* [ESERCIZI DA SVOLGERE]
a – Nel testo sull'esperimento di Carl Sagan con la sonda Galileo, a quale altezza passò la sonda nel punto di minima distanza dalla Terra?
b – Prosegui il testo sull'esperimento di Carl Sagan con la sonda Galileo, riprendendo subito dopo la sua ultima frase.

Trent'anni fa iniziava la caccia a Et con le sonde spaziali

Trent'anni fa, il 21 ottobre 1993, la rivista Nature pubblicava uno studio in cui si annunciava la scoperta di segni di vita su un pianeta: la Terra. Era il risultato di un insolito esperimento condotto grazie alla sonda Galileo della Nasa da un team di astronomi guidato dal brillante planetologo e divulgatore statunitense Carl Sagan, consulente della Nasa per le più importanti missioni planetarie, ideatore del programma Seti per la ricerca di intelligenze extraterrestri, autore di fantascienza e Premio Pulitzer.

In un periodo non facile per la 'caccia a Et', proprio mentre il Congresso americano stava valutando se tagliare i finanziamenti federali per il programma Seti della Nasa, Sagan ebbe la brillante idea di sfruttare la missione Galileo (lanciata verso Giove nel 1989) per rispondere a una domanda cruciale: è possibile rendersi conto dell'esistenza della vita su un pianeta osservandolo dallo spazio? L'occasione giusta si sarebbe presentata nel dicembre del 1990, quando la sonda avrebbe effettuato un passaggio ravvicinato alla Terra per compiere una manovra che l'avrebbe messa sulla strada giusta per arrivare a destinazione nell'orbita di Giove.

"La brillante idea di Sagan fu quella di far lavorare tutti gli strumenti a bordo in modo integrato, come se il target osservativo non fosse la Terra ma un oggetto ignoto, con un obiettivo unico: la ricerca di forme di vita", osserva Fabrizio Capaccioni, planetologo dell'Istituto Nazionale di Astrofisica (Inaf). La sfida solleticò anche la Nasa, che accettò di accendere gli strumenti scientifici della missione durante il sorvolo non solo per verificarne le prestazioni, ma anche per condurre questo curioso esperimento.



La sonda passò sopra l’Atlantico, l’Antartide e l’Australia, raggiungendo il punto di minima distanza dalla Terra (960 chilometri di altezza) sopra il mar dei Caraibi.

* [DATI ARCHIVIATI]
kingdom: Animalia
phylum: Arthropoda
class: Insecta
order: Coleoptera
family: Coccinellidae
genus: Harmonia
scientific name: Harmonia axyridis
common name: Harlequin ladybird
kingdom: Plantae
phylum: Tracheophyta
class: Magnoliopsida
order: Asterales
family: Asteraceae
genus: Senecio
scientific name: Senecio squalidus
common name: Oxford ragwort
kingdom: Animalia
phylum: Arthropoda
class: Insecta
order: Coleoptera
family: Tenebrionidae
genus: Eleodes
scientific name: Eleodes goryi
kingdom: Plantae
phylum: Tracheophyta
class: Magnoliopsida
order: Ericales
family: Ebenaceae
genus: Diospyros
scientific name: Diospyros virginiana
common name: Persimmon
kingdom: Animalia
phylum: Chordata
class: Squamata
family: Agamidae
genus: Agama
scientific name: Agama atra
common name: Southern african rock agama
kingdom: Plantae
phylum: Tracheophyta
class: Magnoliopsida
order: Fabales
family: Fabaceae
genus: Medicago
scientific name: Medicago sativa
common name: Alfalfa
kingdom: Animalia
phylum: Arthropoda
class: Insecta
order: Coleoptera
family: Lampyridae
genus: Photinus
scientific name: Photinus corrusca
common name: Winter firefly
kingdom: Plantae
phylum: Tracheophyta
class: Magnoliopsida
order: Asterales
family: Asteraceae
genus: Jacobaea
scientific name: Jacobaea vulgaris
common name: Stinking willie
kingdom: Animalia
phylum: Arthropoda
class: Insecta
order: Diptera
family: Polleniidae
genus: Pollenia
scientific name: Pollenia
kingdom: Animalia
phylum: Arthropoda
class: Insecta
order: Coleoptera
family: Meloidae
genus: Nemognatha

* [RISPOSTE PER PUNTO]
a – A 960 chilometri di altezza, sopra il mar dei Caraibi.

b –
"Utilizzando un approccio agnostico - continua Capaccioni - Sagan ha potuto identificare alcuni criteri legati a processi biologici (la presenza di clorofilla sulla superficie solida, di metano e ossigeno molecolare nell’atmosfera e la trasmissione di onde radio) che hanno permesso di concludere che il pianeta osservato era fortemente indiziato di ospitare forme di vita. Al contrario, le immagini centrate principalmente sull’Australia e l’Antartide, sebbene avessero una risoluzione di pochi chilometri, non hanno mostrato segni di insediamenti o di tecnologie da civilizzazioni. In definitiva, però, le prove a favore sono state maggiori di quelle contrarie e la missione Galileo ha potuto dichiarare che il pianeta osservato presentava prove di attività biologica basata sull’acqua e magari sviluppatasi nel sottosuolo".

L’esperimento ha dunque mostrato che "la ricerca della vita su un altro pianeta richiede una combinazione di evidenze, provenienti dall’analisi di svariati processi fisico-chimici, che si sostengono a vicenda", osserva Capaccioni. "E anche ora che conosciamo più di 5.000 pianeti extrasolari e che il telescopio James Webb sta rivoluzionando il nostro modo di osservare questi mondi lontani, il risultato di quella intuizione di 30 anni fa è ancora estremamente attuale".